» TASK DETAILS: The listing is to be reproduced exactly, excluding its pictures.

» INPUT RECORDS:
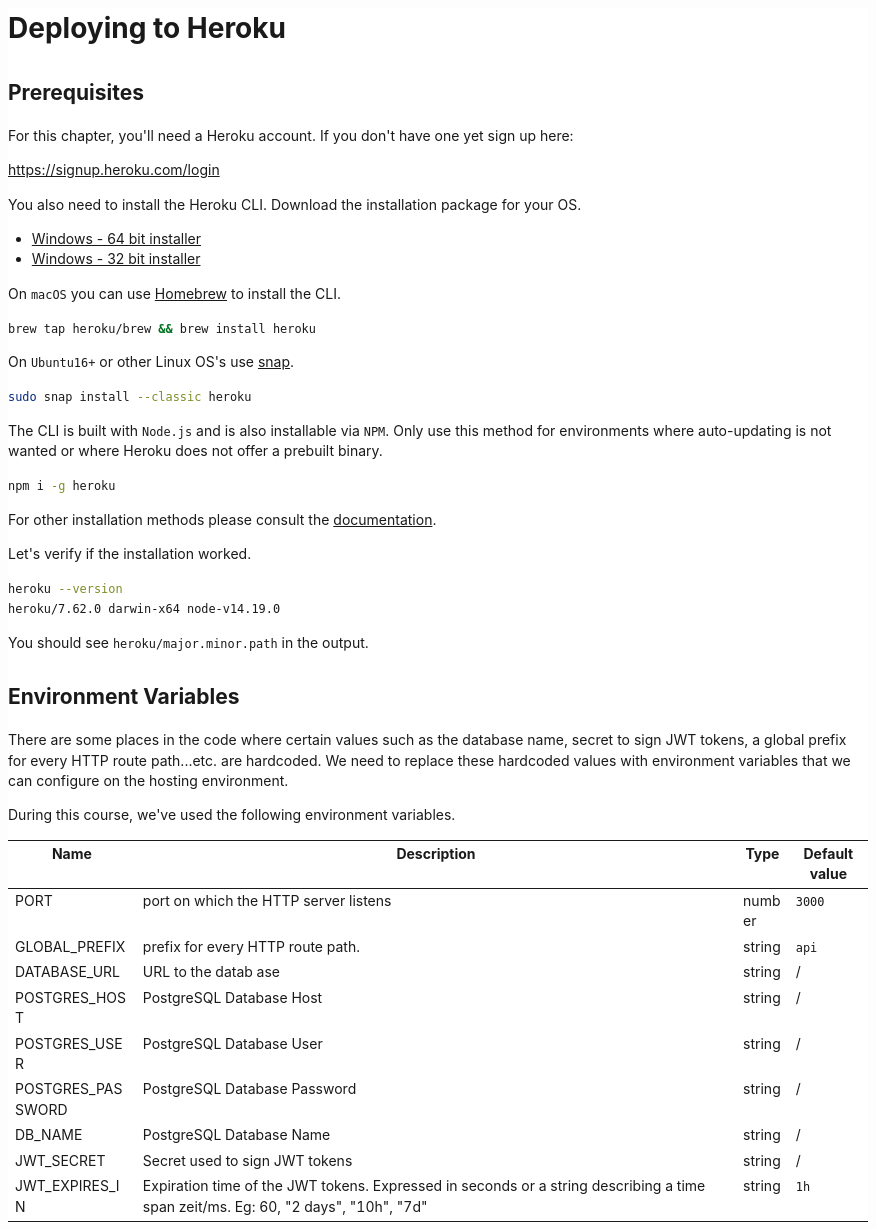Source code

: # Deploying to Heroku

## Prerequisites

For this chapter, you'll need a Heroku account. If you don't have one yet sign up here:

https://signup.heroku.com/login

You also need to install the Heroku CLI. Download the installation package for your OS.

- [Windows - 64 bit installer](https://cli-assets.heroku.com/heroku-x64.exe)
- [Windows - 32 bit installer](https://cli-assets.heroku.com/heroku-x86.exe)

On `macOS` you can use [Homebrew](https://brew.sh/) to install the CLI.

```sh
brew tap heroku/brew && brew install heroku
```

On `Ubuntu16+` or other Linux OS's use [snap](https://snapcraft.io).

```sh
sudo snap install --classic heroku
```

The CLI is built with `Node.js` and is also installable via `NPM`. Only use this method for environments where auto-updating is not wanted or where Heroku does not offer a prebuilt binary.

```sh
npm i -g heroku
```

For other installation methods please consult the [documentation](https://devcenter.heroku.com/articles/heroku-cli#download-and-install).

Let's verify if the installation worked.

```sh
heroku --version
heroku/7.62.0 darwin-x64 node-v14.19.0
```

You should see `heroku/major.minor.path` in the output.

## Environment Variables

There are some places in the code where certain values such as the database name, secret to sign JWT tokens, a global prefix for every HTTP route path...etc. are hardcoded. We need to replace these hardcoded values with environment variables that we can configure on the hosting environment.

During this course, we've used the following environment variables.

| Name              | Description                                                                                                                       | Type   | Default value |
| ----------------- | --------------------------------------------------------------------------------------------------------------------------------- | ------ | ------------- |
| PORT              | port on which the HTTP server listens                                                                                             | number | `3000`        |
| GLOBAL_PREFIX     | prefix for every HTTP route path.                                                                                                 | string | `api`         |
| DATABASE_URL      | URL to the datab ase                                                                                                              | string | /             |
| POSTGRES_HOST     | PostgreSQL Database Host                                                                                                          | string | /             |
| POSTGRES_USER     | PostgreSQL Database User                                                                                                          | string | /             |
| POSTGRES_PASSWORD | PostgreSQL Database Password                                                                                                      | string | /             |
| DB_NAME           | PostgreSQL Database Name                                                                                                          | string | /             |
| JWT_SECRET        | Secret used to sign JWT tokens                                                                                                    | string | /             |
| JWT_EXPIRES_IN    | Expiration time of the JWT tokens. Expressed in seconds or a string describing a time span zeit/ms. Eg: 60, "2 days", "10h", "7d" | string | `1h`          |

» FINAL ANSWER:
Source code

: # Deploying to Heroku

## Prerequisites

For this chapter, you'll need a Heroku account. If you don't have one yet sign up here:

https://signup.heroku.com/login

You also need to install the Heroku CLI. Download the installation package for your OS.

- [Windows - 64 bit installer](https://cli-assets.heroku.com/heroku-x64.exe)
- [Windows - 32 bit installer](https://cli-assets.heroku.com/heroku-x86.exe)

On `macOS` you can use [Homebrew](https://brew.sh/) to install the CLI.

```sh
brew tap heroku/brew && brew install heroku
```

On `Ubuntu16+` or other Linux OS's use [snap](https://snapcraft.io).

```sh
sudo snap install --classic heroku
```

The CLI is built with `Node.js` and is also installable via `NPM`. Only use this method for environments where auto-updating is not wanted or where Heroku does not offer a prebuilt binary.

```sh
npm i -g heroku
```

For other installation methods please consult the [documentation](https://devcenter.heroku.com/articles/heroku-cli#download-and-install).

Let's verify if the installation worked.

```sh
heroku --version
heroku/7.62.0 darwin-x64 node-v14.19.0
```

You should see `heroku/major.minor.path` in the output.

## Environment Variables

There are some places in the code where certain values such as the database name, secret to sign JWT tokens, a global prefix for every HTTP route path...etc. are hardcoded. We need to replace these hardcoded values with environment variables that we can configure on the hosting environment.

During this course, we've used the following environment variables.

| Name              | Description                                                                                                                       | Type   | Default value |
| ----------------- | --------------------------------------------------------------------------------------------------------------------------------- | ------ | ------------- |
| PORT              | port on which the HTTP server listens                                                                                             | number | `3000`        |
| GLOBAL_PREFIX     | prefix for every HTTP route path.                                                                                                 | string | `api`         |
| DATABASE_URL      | URL to the datab ase                                                                                                              | string | /             |
| POSTGRES_HOST     | PostgreSQL Database Host                                                                                                          | string | /             |
| POSTGRES_USER     | PostgreSQL Database User                                                                                                          | string | /             |
| POSTGRES_PASSWORD | PostgreSQL Database Password                                                                                                      | string | /             |
| DB_NAME           | PostgreSQL Database Name                                                                                                          | string | /             |
| JWT_SECRET        | Secret used to sign JWT tokens                                                                                                    | string | /             |
| JWT_EXPIRES_IN    | Expiration time of the JWT tokens. Expressed in seconds or a string describing a time span zeit/ms. Eg: 60, "2 days", "10h", "7d" | string | `1h`          |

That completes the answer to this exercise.